> _ASSIGNMENT_: Look at each line of the listing. Copy those that hold the string "endpoints".

[Start of section]

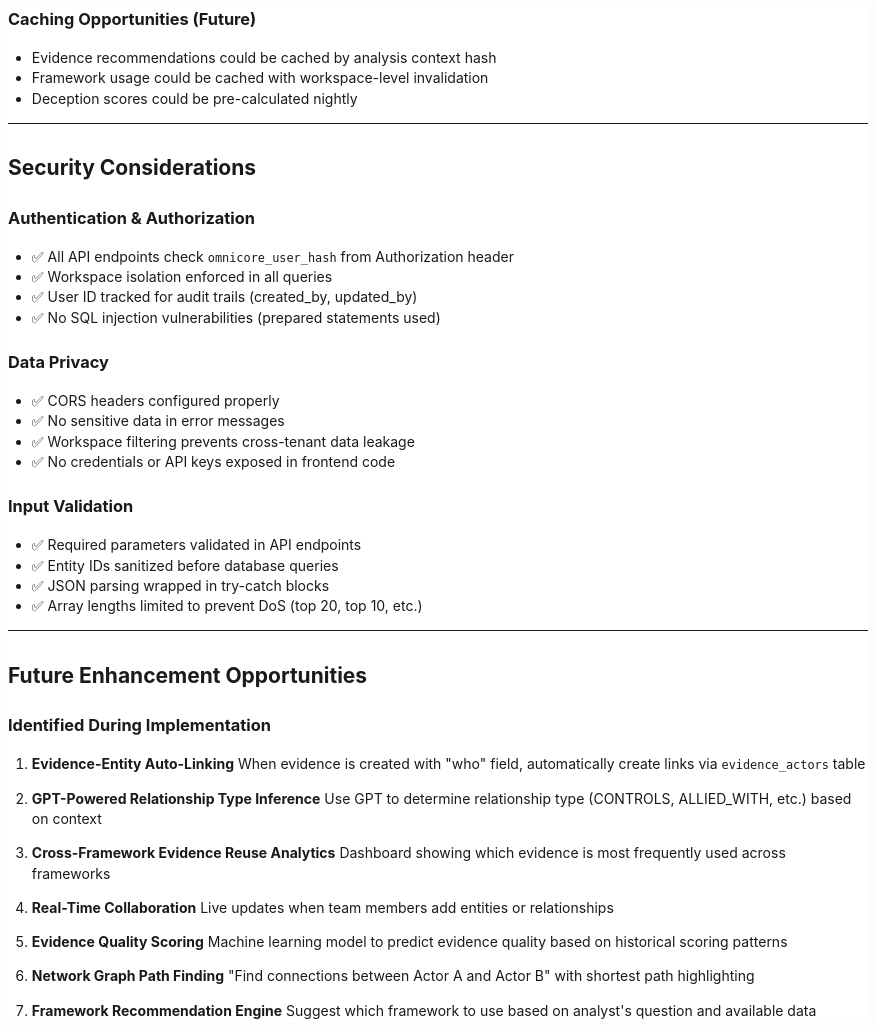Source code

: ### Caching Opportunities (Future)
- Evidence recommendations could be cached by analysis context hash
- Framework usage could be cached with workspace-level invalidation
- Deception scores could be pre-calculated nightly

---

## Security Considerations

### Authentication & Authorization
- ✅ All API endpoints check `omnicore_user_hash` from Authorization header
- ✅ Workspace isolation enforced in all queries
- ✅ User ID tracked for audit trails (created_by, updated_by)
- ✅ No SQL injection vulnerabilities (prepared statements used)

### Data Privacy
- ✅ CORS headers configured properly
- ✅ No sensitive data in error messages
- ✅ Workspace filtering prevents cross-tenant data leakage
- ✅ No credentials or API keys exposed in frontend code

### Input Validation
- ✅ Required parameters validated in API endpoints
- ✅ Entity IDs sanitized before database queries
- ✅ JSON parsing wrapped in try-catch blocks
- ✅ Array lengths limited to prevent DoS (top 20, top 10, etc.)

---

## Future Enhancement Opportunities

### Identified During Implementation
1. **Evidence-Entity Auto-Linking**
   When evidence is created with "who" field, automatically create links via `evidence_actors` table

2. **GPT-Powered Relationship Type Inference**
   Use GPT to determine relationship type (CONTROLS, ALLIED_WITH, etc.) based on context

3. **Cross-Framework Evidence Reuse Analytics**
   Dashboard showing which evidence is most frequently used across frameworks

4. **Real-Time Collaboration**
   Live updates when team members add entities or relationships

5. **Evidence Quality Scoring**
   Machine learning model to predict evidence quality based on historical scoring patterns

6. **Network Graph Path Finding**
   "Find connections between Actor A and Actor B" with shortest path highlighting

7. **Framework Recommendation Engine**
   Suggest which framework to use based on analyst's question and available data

[End of section]
[Start of section]

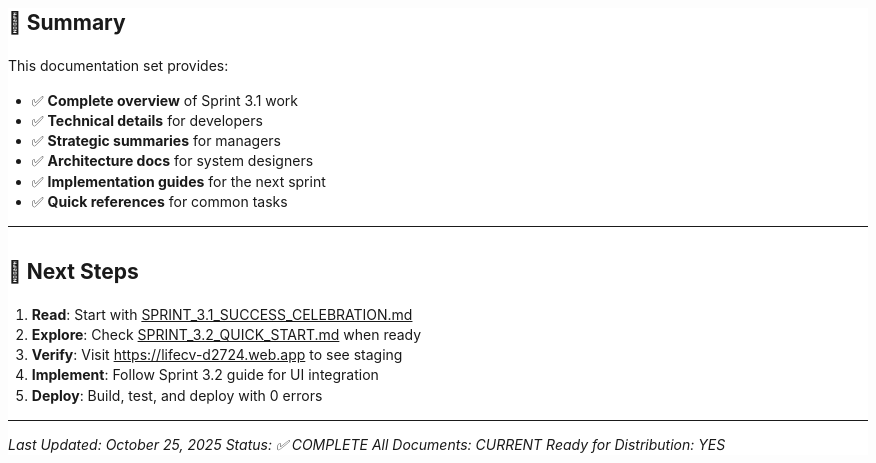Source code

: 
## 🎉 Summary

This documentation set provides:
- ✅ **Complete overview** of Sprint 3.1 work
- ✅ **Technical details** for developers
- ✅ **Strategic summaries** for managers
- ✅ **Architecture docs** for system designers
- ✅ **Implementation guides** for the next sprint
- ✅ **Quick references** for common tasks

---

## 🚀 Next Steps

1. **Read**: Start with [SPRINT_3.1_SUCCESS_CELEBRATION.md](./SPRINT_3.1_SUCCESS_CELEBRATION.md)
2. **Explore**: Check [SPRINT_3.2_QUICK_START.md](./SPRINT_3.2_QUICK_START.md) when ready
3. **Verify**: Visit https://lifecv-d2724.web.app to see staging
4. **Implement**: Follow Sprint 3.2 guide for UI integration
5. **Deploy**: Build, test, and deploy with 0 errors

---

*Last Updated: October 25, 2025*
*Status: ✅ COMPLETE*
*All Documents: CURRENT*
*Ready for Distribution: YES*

[End of section]
[Start of section]

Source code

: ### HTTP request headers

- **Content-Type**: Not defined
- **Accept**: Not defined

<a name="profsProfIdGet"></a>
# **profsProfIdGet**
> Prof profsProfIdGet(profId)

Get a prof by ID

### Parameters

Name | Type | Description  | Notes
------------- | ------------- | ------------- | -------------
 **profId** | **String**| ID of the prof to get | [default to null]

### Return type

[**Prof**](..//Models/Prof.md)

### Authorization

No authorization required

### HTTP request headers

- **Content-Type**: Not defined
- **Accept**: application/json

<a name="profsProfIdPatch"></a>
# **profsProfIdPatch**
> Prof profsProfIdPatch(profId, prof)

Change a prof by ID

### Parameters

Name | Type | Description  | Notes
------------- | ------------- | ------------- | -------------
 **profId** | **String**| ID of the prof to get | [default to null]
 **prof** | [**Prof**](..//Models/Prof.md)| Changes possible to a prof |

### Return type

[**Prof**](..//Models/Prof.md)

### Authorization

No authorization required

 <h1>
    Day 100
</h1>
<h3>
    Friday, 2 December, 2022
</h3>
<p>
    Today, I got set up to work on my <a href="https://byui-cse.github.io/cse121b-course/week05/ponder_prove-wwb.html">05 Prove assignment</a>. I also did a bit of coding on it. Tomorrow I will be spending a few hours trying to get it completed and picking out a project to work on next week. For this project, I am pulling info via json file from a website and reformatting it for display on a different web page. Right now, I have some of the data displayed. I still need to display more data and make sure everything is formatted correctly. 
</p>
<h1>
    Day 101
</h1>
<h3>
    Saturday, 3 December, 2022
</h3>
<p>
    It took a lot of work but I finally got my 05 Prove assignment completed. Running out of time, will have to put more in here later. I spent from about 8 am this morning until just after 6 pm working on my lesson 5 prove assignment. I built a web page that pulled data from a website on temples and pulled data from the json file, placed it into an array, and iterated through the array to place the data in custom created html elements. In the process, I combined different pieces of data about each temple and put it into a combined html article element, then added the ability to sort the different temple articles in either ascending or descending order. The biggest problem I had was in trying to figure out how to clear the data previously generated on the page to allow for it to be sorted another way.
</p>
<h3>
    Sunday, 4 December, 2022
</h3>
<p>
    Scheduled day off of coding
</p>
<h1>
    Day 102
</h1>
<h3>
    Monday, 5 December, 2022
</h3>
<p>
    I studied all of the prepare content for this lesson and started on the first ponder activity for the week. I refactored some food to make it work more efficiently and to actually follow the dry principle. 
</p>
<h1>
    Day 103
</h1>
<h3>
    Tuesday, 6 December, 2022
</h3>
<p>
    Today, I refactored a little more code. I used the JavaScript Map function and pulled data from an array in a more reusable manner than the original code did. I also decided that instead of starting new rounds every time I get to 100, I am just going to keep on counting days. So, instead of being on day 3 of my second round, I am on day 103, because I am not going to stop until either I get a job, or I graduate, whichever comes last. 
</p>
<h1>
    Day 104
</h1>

[End of section]

> _ANSWER TO THIS EXERCISE_:
- ✅ All API endpoints check `omnicore_user_hash` from Authorization header
- ✅ Required parameters validated in API endpoints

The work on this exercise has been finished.